- TASK TO CARRY OUT -
In the data below, swap every "series" for "dataset" and keep everything else the same. Leave the pictures out of your answer.

── EXCERPTED RECORDS

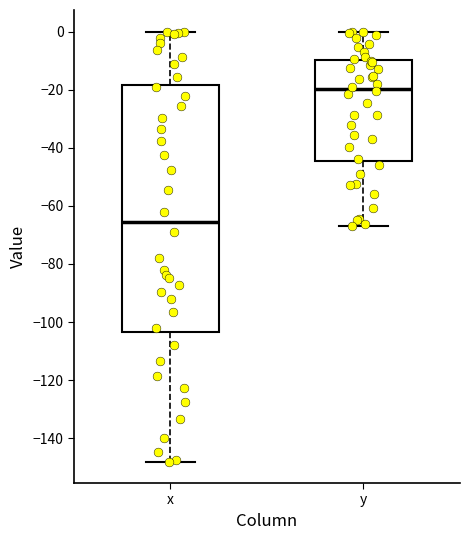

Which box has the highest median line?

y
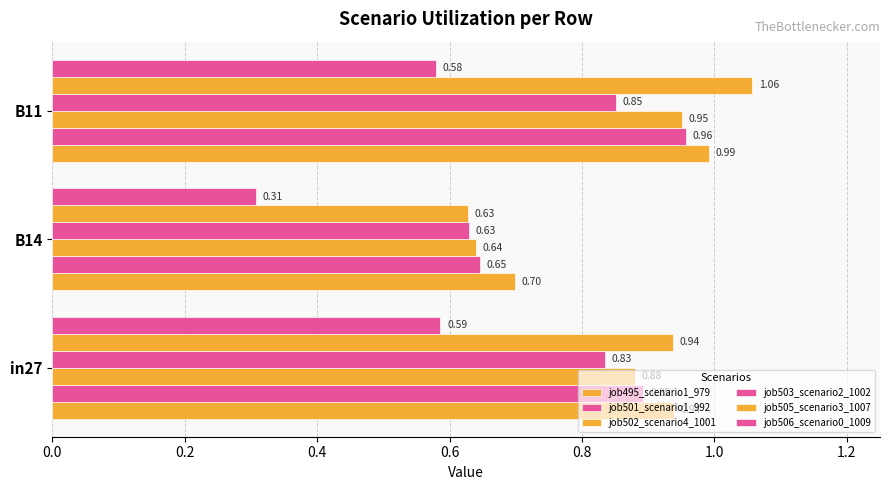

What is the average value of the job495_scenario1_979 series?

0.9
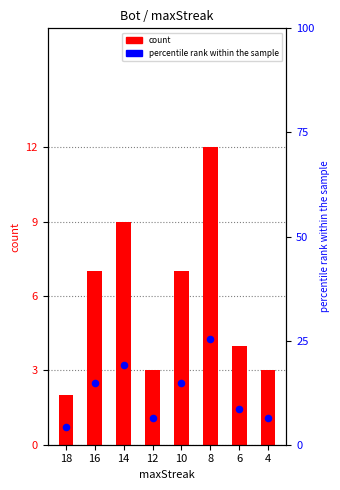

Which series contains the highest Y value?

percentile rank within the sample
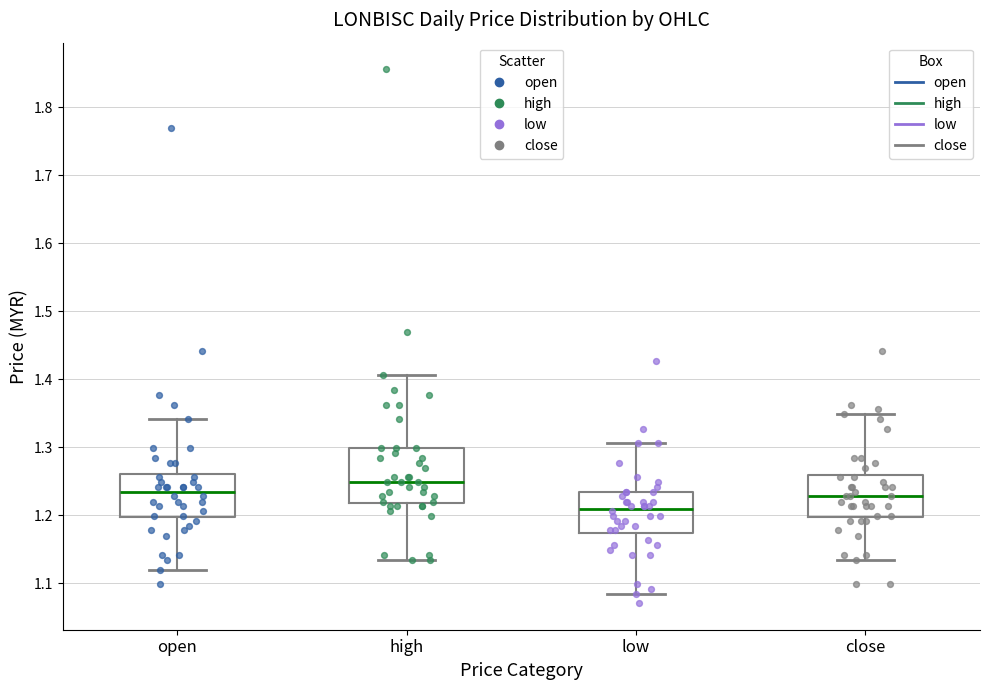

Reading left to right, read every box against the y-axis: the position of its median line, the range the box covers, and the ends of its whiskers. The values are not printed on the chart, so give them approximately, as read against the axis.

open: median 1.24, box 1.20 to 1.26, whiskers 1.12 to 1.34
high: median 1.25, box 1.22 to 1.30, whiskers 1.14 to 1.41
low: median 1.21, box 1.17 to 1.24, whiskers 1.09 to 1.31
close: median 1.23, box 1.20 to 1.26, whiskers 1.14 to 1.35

────

- COMPLETED TASK -
Which box has the highest median line?

y

What is the average value of the job495_scenario1_979 dataset?

0.9

Which dataset contains the highest Y value?

percentile rank within the sample

Reading left to right, read every box against the y-axis: the position of its median line, the range the box covers, and the ends of its whiskers. The values are not printed on the chart, so give them approximately, as read against the axis.

open: median 1.24, box 1.20 to 1.26, whiskers 1.12 to 1.34
high: median 1.25, box 1.22 to 1.30, whiskers 1.14 to 1.41
low: median 1.21, box 1.17 to 1.24, whiskers 1.09 to 1.31
close: median 1.23, box 1.20 to 1.26, whiskers 1.14 to 1.35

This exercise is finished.